多框架 OpenTelemetry 集成 — 零配置追踪、指标与日志,支持 VextJS / Egg.js / Koa / Express / Hono / Fastify
将原本需要手写的 ~200 行 OpenTelemetry 样板代码压缩为极简配置,开箱即得 Traces(链路追踪)、Metrics(指标监控)与 Logs(日志关联)。
- 特性
- 安装
- 先理解:4 个配置入口分别负责什么
- 我应该从哪里开始配置
- 导出目标与 endpoint / protocol 规则
tracing与lifecycle到底有什么区别- 配置项完整说明
- 常见采集诉求速查
- 框架快速接入
- 框架差异速查
- 内置指标
- 在代码中访问
- 许可证
- 追踪 — 自动标注 HTTP Span 属性(路由、状态码、请求 ID)
- 指标 — 内置 HTTP 请求时长直方图、请求总数、活跃请求数
- 日志关联 — 自动将
trace_id注入每条请求日志 - gRPC h2c — 原生
node:http2实现,兼容自建 Jaeger / K8s OTel Collector - 优雅降级 — SDK 未初始化时以 Noop 模式运行,零 overhead
- 多框架 — VextJS / Egg.js / Koa / Express / Hono / Fastify
Node.js 要求:
vextjs-opentelemetry当前声明engines.node >= 18。 若你的服务package.json仍写>=16,升级依赖前请先确认实际运行环境已是 Node 18+;否则安装阶段可能只给 warning,但运行时不属于受支持范围。
# 常规接入(VextJS / Koa / Express / Hono / Fastify)
npm install vextjs-opentelemetry
# 仅当你的应用代码会直接 import 这些 instrumentation 时,再额外声明
# 典型场景:Egg/Koa 的 otel-init.cjs 自己 new Instrumentation()
npm install @opentelemetry/instrumentation-http \
@opentelemetry/instrumentation-mongodb \
@opentelemetry/instrumentation-ioredis \
@opentelemetry/instrumentation-mysql2
vextjs-opentelemetry已内置@opentelemetry/api、@opentelemetry/sdk-node和常用 OTLP exporter。 对于正常接入,不需要再重复安装这些包。只有当你的业务代码要直接import { NodeSDK } .../import { SpanStatusCode } ...时,才建议把对应包声明为应用自己的直接依赖。
这 4 个入口不是一回事。大多数“配了但不生效 / 不知道该写哪”的问题,都来自把它们混着理解。

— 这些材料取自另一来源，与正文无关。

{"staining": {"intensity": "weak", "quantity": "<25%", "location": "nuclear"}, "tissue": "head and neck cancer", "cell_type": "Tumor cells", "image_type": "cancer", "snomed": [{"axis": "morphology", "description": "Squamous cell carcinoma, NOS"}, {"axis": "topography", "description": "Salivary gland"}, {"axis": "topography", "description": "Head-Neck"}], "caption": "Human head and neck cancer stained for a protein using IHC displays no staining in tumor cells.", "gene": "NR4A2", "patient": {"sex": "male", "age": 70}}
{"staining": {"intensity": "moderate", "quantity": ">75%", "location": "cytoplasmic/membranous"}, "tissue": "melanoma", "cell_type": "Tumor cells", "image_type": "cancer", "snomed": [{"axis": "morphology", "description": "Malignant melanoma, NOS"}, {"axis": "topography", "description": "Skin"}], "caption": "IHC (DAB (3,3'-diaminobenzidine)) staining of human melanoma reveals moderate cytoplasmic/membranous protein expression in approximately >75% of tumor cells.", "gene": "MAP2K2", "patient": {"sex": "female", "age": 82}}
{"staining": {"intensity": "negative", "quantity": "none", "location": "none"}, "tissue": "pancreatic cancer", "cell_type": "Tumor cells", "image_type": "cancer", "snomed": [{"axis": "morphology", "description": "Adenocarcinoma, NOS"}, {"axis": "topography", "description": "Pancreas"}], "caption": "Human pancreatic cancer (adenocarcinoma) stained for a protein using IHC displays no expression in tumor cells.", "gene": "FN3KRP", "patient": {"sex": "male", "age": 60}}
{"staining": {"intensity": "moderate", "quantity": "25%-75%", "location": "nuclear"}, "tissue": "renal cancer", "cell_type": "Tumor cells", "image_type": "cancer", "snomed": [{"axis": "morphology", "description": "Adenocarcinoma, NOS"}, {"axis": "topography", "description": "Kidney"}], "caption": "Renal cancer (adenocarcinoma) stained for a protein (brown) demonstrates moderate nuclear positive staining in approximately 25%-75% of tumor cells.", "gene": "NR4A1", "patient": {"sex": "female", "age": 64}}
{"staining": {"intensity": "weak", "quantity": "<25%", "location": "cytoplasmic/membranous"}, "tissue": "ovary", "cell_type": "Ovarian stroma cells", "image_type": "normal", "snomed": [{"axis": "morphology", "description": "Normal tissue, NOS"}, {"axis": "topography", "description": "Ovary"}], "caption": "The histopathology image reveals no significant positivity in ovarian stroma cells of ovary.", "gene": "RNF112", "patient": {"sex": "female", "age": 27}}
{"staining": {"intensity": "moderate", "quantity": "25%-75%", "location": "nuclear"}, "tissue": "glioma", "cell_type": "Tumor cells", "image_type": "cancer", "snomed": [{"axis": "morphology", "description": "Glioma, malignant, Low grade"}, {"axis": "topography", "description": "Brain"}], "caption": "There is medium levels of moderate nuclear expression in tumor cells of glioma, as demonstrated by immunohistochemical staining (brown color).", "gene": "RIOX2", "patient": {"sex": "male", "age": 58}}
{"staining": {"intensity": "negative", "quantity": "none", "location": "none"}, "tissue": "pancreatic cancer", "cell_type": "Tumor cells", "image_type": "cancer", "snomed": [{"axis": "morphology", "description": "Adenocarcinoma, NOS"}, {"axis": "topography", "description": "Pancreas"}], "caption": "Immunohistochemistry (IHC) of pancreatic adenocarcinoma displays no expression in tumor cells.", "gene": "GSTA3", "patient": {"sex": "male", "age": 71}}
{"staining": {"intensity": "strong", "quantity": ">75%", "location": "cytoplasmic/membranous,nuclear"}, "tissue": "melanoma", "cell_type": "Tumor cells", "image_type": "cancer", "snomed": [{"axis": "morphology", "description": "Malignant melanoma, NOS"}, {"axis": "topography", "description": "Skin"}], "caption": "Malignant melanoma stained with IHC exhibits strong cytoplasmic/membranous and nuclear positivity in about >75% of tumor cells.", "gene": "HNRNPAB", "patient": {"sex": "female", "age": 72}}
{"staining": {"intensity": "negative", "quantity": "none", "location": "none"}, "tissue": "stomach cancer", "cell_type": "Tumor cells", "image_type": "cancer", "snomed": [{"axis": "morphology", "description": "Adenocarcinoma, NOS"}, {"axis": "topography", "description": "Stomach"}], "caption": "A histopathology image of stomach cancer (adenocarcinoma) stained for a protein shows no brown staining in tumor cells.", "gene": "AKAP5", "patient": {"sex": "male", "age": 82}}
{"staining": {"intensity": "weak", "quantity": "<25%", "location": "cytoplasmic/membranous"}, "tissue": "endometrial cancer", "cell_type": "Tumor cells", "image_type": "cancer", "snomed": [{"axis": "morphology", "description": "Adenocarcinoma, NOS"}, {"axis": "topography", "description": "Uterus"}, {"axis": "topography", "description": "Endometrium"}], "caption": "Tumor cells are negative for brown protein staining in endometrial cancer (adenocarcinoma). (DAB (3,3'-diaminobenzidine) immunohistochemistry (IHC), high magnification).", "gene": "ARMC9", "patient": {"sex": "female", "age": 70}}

| 配置入口 | 负责什么 | 生效阶段 | 适用场景 | 不适合放什么 |
|---|---|---|---|---|
package.json vext.otel |
VextJS 预加载阶段的 SDK 初始配置 | 进程启动 / preload | VextJS 需要从一开始就确定 service.name、导出目标、采样、metric 上报周期 |
请求级逻辑、Span 属性、access log |
opentelemetryPlugin() |
VextJS 插件期的运行时配置与请求观测配置 | plugin setup + request | VextJS 中补充导出配置、桥接日志、配置 tracing/metrics/lifecycle |
不适合承担 preload 阶段才会生效的 Resource 语义 |
initOtel() |
Egg / Koa 的 SDK 初始化 helper | 进程启动 / --require |
Egg / Koa 需要在任何模块加载前初始化 SDK | 请求级属性提取、access log、副作用逻辑 |
HttpOtelOptions |
各 HTTP 适配器的统一请求观测配置 | request start / request end | 配置 tracing、metrics、lifecycle、logs |
SDK 启动参数(如采样率、metric reader 周期) |
- SDK 怎么启动 / 怎么导出 → 看
package.json vext.otel、opentelemetryPlugin()、initOtel() - 每个请求怎么观测 / 打什么属性 / 做什么副作用 → 看
HttpOtelOptions
| 你的目标 | 推荐入口 | 原因 |
|---|---|---|
想改 service.name、导出地址、采样率 |
package.json vext.otel(VextJS)/ initOtel()(Egg/Koa)/ preload bootstrap(Express/Hono/Fastify) |
这些都属于 SDK 初始化层 |
| 想给请求 Span 增加属性 | tracing.startAttributes / tracing.endAttributes |
这是观测数据本身 |
| 想改 Span 名称 | tracing.spanNameResolver |
这是追踪主语义 |
| 想打 access log、trace 关联日志 | lifecycle.onEnd |
这是请求结束副作用,不是 Span 属性 |
想回写 ctx / req 字段 |
lifecycle.onStart / lifecycle.onEnd |
这是运行时副作用 |
| 想加指标标签 | metrics.labels |
这是指标维度配置,但必须低基数 |
想桥接 VextJS 的 app.logger 到 OTel Logs |
logs.bridgeAppLogger |
这是日志桥接,不属于 tracing |
endpoint 在不同初始化入口里的语义不完全一样,尤其要分清 VextJS 与 Egg/Koa。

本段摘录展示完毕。